• YOUR OBJECTIVE:
Where a line of the listing below includes the word "down", reproduce that line.

• INPUT DATA:
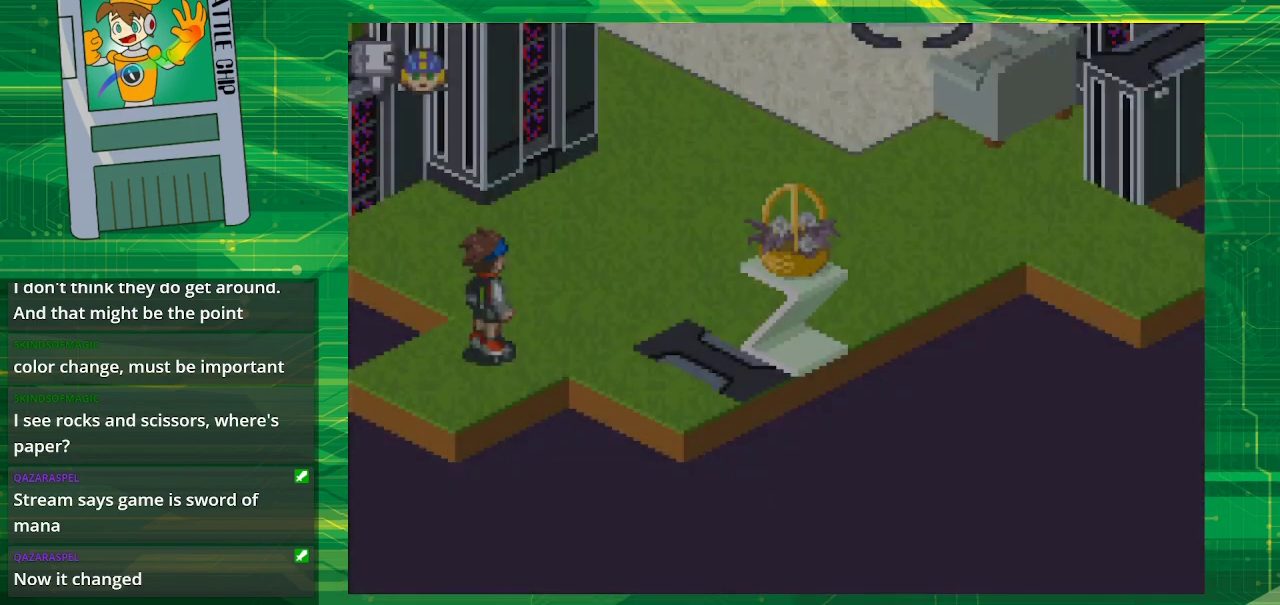
{"buttons": [], "events": []}
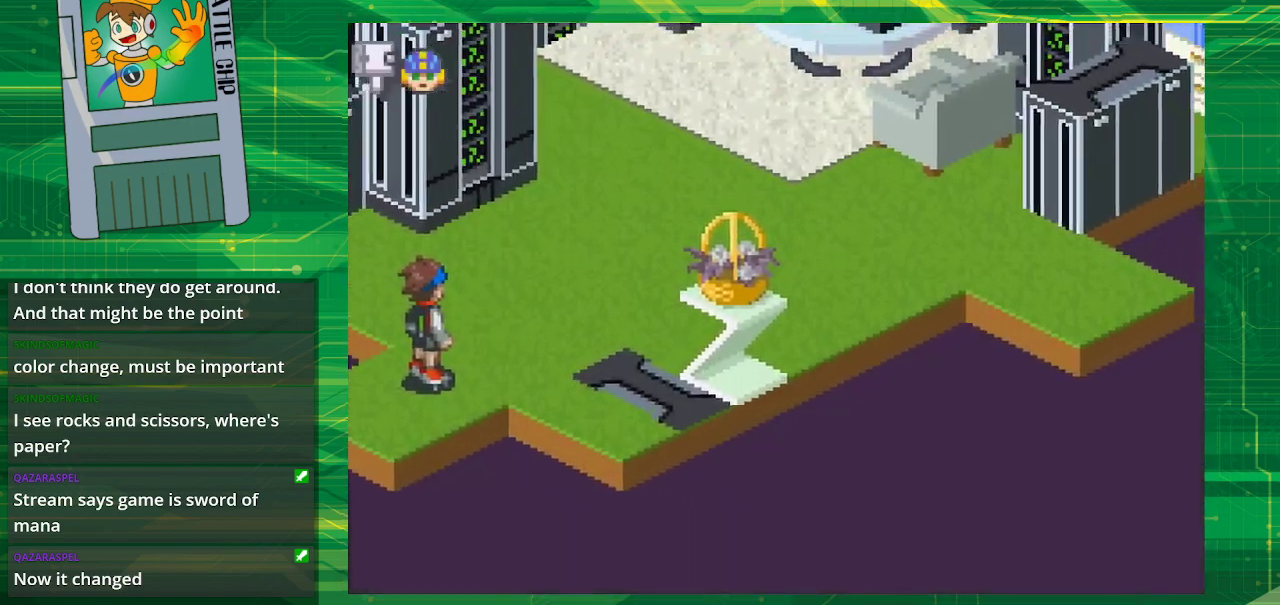
{"buttons": [], "events": []}
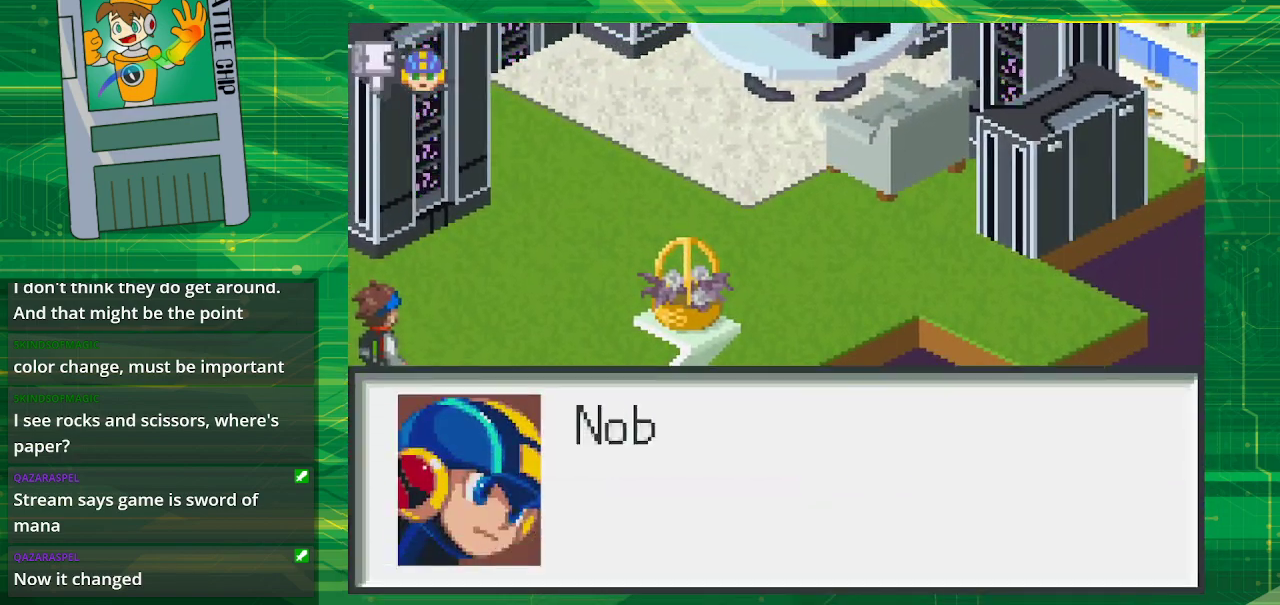
{"buttons": [], "events": []}
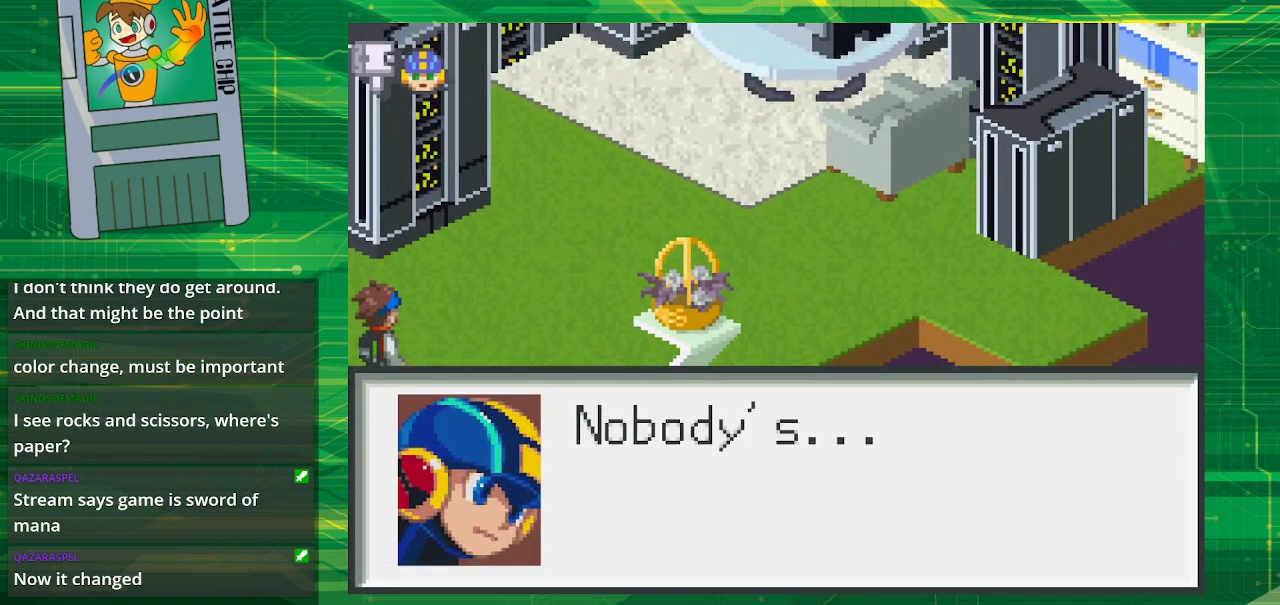
{"buttons": ["A"], "events": [[450, "A", "down"]]}
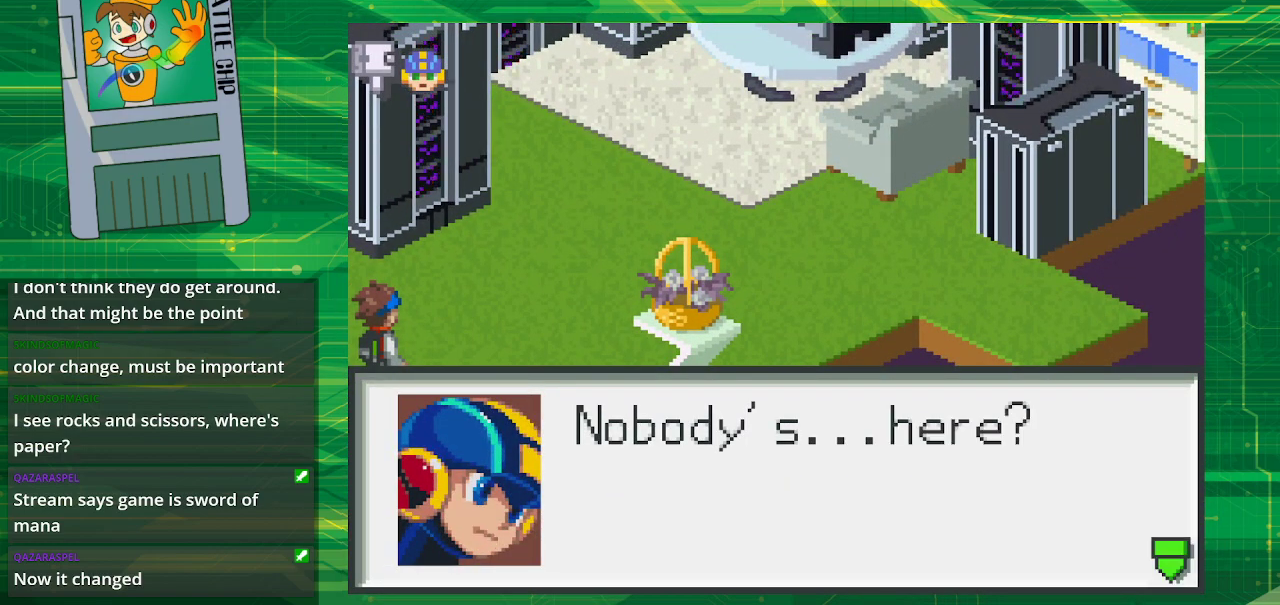
{"buttons": [], "events": [[50, "A", "up"]]}
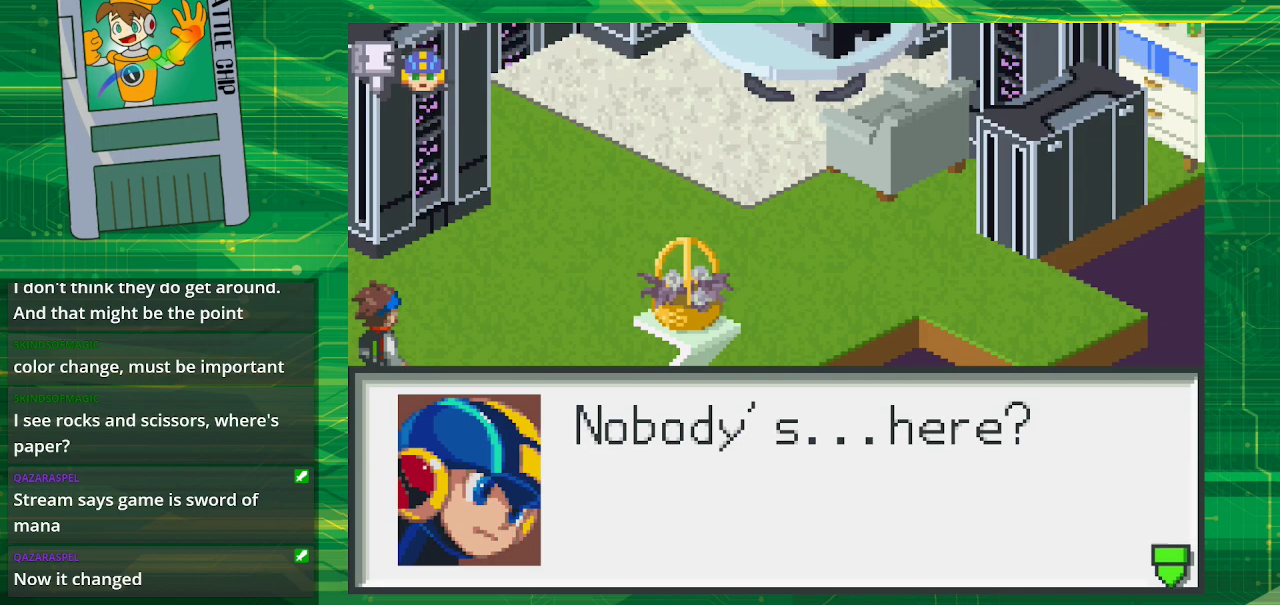
{"buttons": [], "events": [[217, "A", "down"], [333, "A", "up"]]}
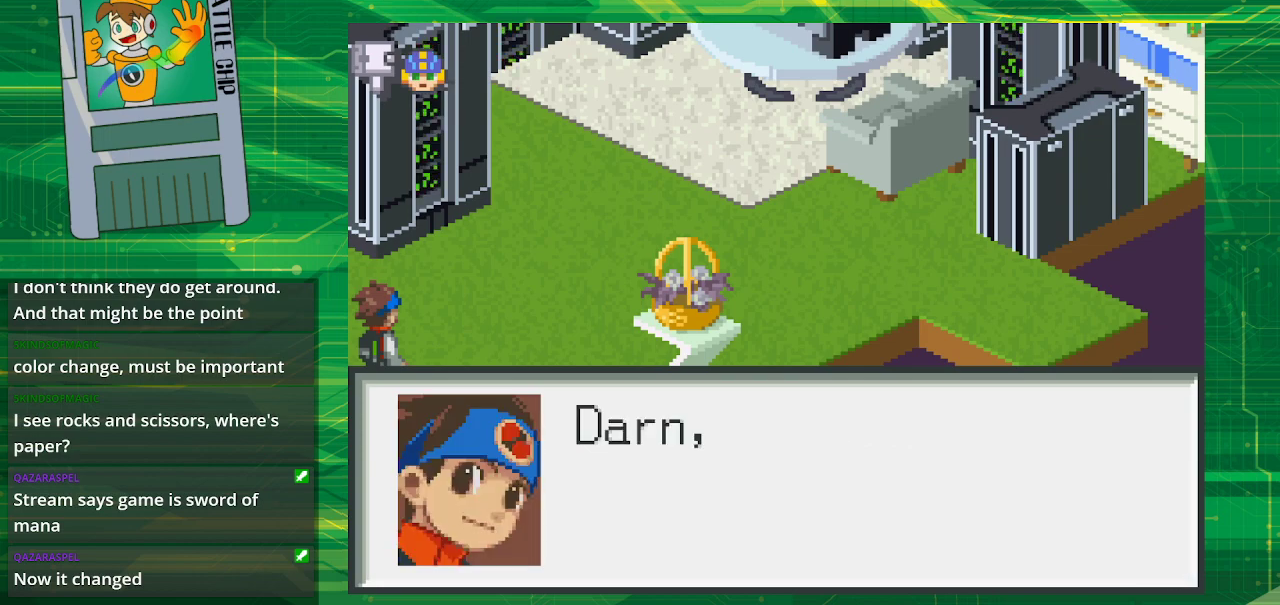
{"buttons": [], "events": []}
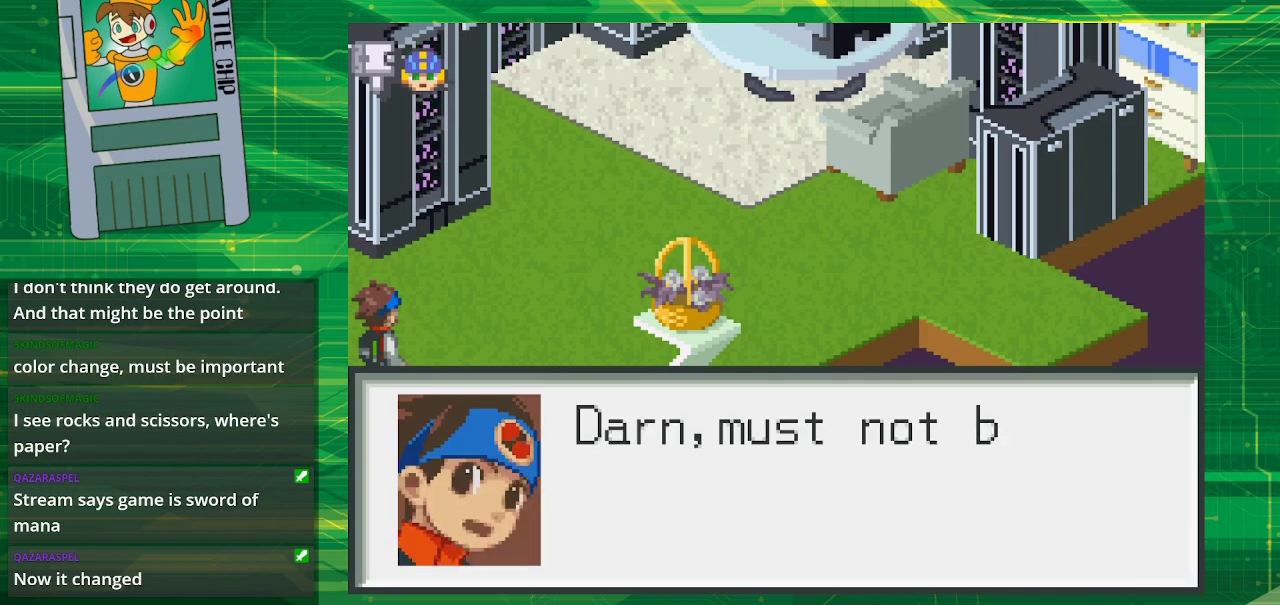
{"buttons": [], "events": []}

• SOLUTION FOR THIS EXERCISE:
{"buttons": ["A"], "events": [[450, "A", "down"]]}
{"buttons": [], "events": [[217, "A", "down"], [333, "A", "up"]]}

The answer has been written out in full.